Modi-speak on Friday was particularly cruel. Three youngsters were killed and 200 were injured. (Another 400 on Saturday.) None of them were terrorists. But this is the pattern for the past month, since Hizbul Mujahideen commander Burhan Wani’s death on July 8. Many had warned about the summer of discontent that was brewing; Wani’s funeral was the spark for its mainfestation. Kashmiris grieved in the lakhs. And for that they were fired upon. This is Modi-speak: shut up or die.
In this violent cycle of protests and firings, the number of demonstrations has decreased, prompting a bizarrely Orwellian phenomenon of the government telling the Supreme Court that law and order had improved. It has its own logic — Modi looks at Kashmir as a land dispute and not a people-problem, which would require a political solution. In Modi-speak, there is no politics with Muslims.
Yet, in this month, 60 people have died, and thousands injured, overwhelming doctors with pellet injuries. This is not an improvement of the situation by any measure.
The government deals with it by calling it Pakistan-sponsored terrorism. Were this not the depth of cynicism, I might haved laughed at the government for not knowing the meaning of terrorism: the attack at Pathankot Airforce base was terrorism; Kashmiri political protest is not. Yet Modi-speak conflates the two, and why not. His followers don’t care. To the dismay of the writer Mirza Waheed, many youngsters declare that not only do Kashmiris deserve the repression, there ought to be more. Retired officials, from whom you’d expect sobriety, are like the ex-spy chief who recently asserted that “there is no freedom struggle” in Kashmir. Even a Mumbai editor on Facebook bragged about his ignorance of the Kashmir issue. A clinching qualification for his job, no doubt.

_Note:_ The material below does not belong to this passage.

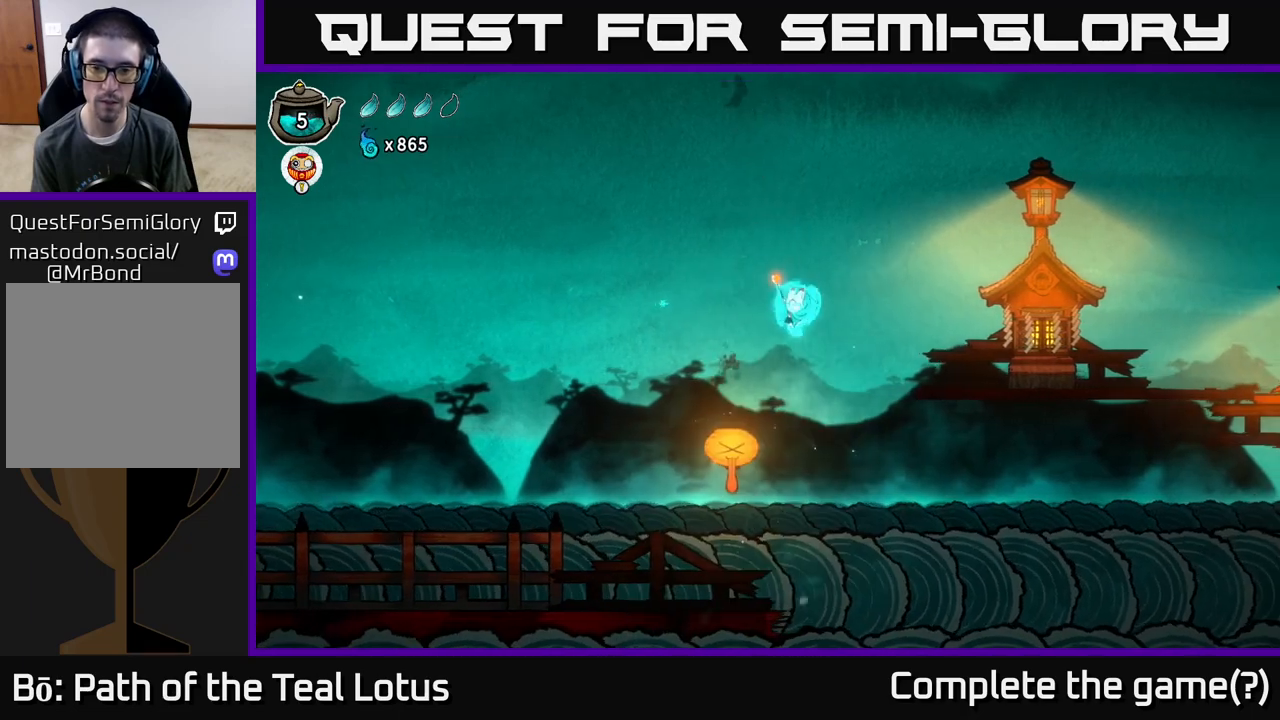
{"buttons": ["A"], "left_stick": "right", "right_stick": "center", "events": [[33, "X", "up"], [133, "A", "down"]]}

With this egging on, it is no surprise that in the world of Modi-speak, the deaths of hundreds, even a thousand Kashmiris, is acceptable. Crush dissent, teach a lesson. And yes, reply befittingly to Pakistan.
True, Pakistan has coveted Kashmir since 1947, though from 2003-2007, following former Prime Minister AB Vajpayee’s peace initiative, it was willing to settle the matter without changing borders. President Pervez Musharraf had even told Pakistan’s most avid ally, Syed Ali Shah Geelani, to get out of peace’s way. Now Pakistan just sits back and has a grand time. Read its media — it’s back to the 1990s rhetoric, throating full support for Kashmir’s separation from India, reminding the world that this region is a nuclear flashpoint.
This makes little difference to the believers of Modi-speak; they anyway advocate no dialogue with Pakistan (remember, no politics with Muslims). Yet consider the consequences of letting our guns do all the talking.
With this stamping out of dissent, you demonstrate to Kashmiris what modern India is. “I’m not unhappy,” the Kashmiri friend says. “It’s now black and white. There’s no fig-leaf of secularism, Gandhianism, liberalism, etc.” Even the media’s quietude in the past few days — be it either ultra-nationalism or the State’s invisible hand — leaves them to believe that we are all Arnabs. It’s clear: no middle ground exists between Kashmiris and India. “No more Kuldip Nayars coming here as the acceptable face of India,” he says. The bridges have been burnt.
Modi-speak has turned against us generations of Kashmiris, including today’s children. Kashmiris during Vajpayee’s time were ready to make a fresh start after the devastation of the 1990s; such is no longer the case. There doesn’t appear to be a Vajpayee on the horizon. It doesn’t take a soothsayer to predict that the cycles of violence will only get worse.
I did not know what to say to my friend. “Don’t worry,” he said. “Even we don’t know what to say.”
And so I changed my column, begging your forbearance. Because I don’t want my country to lose its moral bearings; because a call to conscience is the need of the hour. Kashmir is not a land dispute (that would only legitimise Pakistan’s claim, dismissed by us since 1947); Kashmiris deserve a political redressal to live honourably; the heel of the jackboot is no solution. Trouble is, Modi-speak these days is loud, and direct.